• _Entries shown_
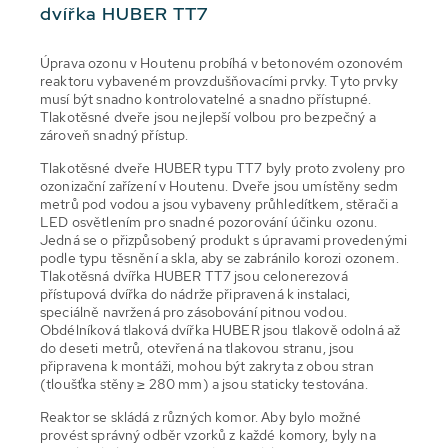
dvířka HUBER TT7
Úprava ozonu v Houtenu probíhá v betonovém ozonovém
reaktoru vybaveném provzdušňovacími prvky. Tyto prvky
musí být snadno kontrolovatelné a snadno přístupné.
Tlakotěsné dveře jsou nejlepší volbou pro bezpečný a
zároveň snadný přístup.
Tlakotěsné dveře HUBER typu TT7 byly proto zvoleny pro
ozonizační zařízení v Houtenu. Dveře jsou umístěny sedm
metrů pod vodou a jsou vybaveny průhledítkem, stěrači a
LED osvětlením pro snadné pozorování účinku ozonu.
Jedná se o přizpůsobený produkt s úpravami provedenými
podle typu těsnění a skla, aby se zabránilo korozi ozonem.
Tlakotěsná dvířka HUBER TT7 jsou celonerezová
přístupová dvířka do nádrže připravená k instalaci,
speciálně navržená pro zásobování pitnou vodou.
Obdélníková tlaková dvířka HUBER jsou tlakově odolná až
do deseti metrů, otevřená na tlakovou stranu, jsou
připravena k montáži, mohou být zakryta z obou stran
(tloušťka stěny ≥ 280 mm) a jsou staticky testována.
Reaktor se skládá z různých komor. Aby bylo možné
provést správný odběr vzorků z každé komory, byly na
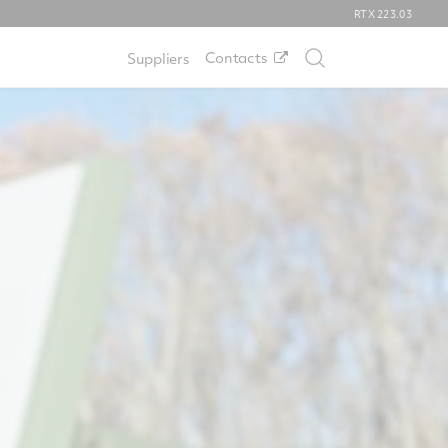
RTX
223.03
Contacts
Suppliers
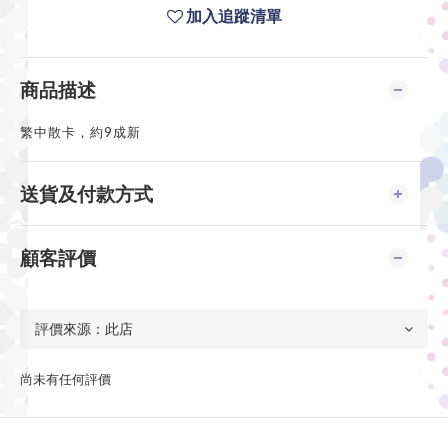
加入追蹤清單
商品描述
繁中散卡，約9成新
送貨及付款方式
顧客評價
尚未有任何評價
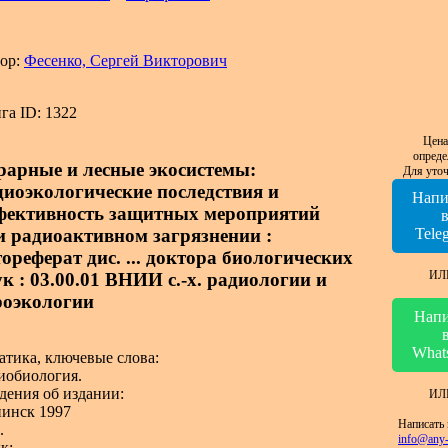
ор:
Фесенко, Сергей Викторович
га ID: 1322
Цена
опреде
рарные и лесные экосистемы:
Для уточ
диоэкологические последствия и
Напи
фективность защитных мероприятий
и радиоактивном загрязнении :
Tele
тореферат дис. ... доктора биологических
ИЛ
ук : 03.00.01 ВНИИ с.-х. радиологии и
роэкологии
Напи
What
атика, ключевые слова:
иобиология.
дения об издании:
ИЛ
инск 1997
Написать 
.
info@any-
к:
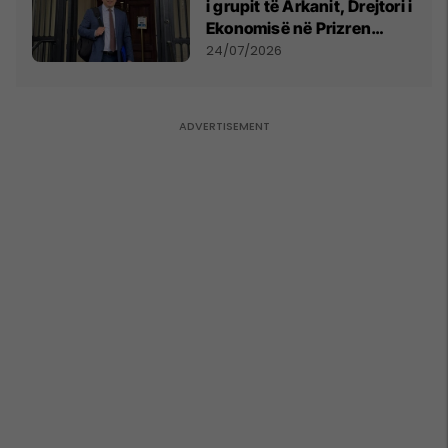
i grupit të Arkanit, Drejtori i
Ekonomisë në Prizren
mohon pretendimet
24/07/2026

• _Exercise_
Print each line from the one containing "reaktoru vybaveném provzdušňovacími" through the last line of the listing, both included, exactly and with no pictures.

• _Response to the exercise_
reaktoru vybaveném provzdušňovacími prvky. Tyto prvky
musí být snadno kontrolovatelné a snadno přístupné.
Tlakotěsné dveře jsou nejlepší volbou pro bezpečný a
zároveň snadný přístup.
Tlakotěsné dveře HUBER typu TT7 byly proto zvoleny pro
ozonizační zařízení v Houtenu. Dveře jsou umístěny sedm
metrů pod vodou a jsou vybaveny průhledítkem, stěrači a
LED osvětlením pro snadné pozorování účinku ozonu.
Jedná se o přizpůsobený produkt s úpravami provedenými
podle typu těsnění a skla, aby se zabránilo korozi ozonem.
Tlakotěsná dvířka HUBER TT7 jsou celonerezová
přístupová dvířka do nádrže připravená k instalaci,
speciálně navržená pro zásobování pitnou vodou.
Obdélníková tlaková dvířka HUBER jsou tlakově odolná až
do deseti metrů, otevřená na tlakovou stranu, jsou
připravena k montáži, mohou být zakryta z obou stran
(tloušťka stěny ≥ 280 mm) a jsou staticky testována.
Reaktor se skládá z různých komor. Aby bylo možné
provést správný odběr vzorků z každé komory, byly na
RTX
223.03
Contacts
Suppliers
加入追蹤清單
商品描述
繁中散卡，約9成新
送貨及付款方式
顧客評價
尚未有任何評價
ор:
Фесенко, Сергей Викторович
га ID: 1322
Цена
опреде
рарные и лесные экосистемы:
Для уточ
диоэкологические последствия и
Напи
фективность защитных мероприятий
и радиоактивном загрязнении :
Tele
тореферат дис. ... доктора биологических
ИЛ
ук : 03.00.01 ВНИИ с.-х. радиологии и
роэкологии
Напи
What
атика, ключевые слова:
иобиология.
дения об издании:
ИЛ
инск 1997
Написать 
.
info@any-
к:
i grupit të Arkanit, Drejtori i
Ekonomisë në Prizren
mohon pretendimet
24/07/2026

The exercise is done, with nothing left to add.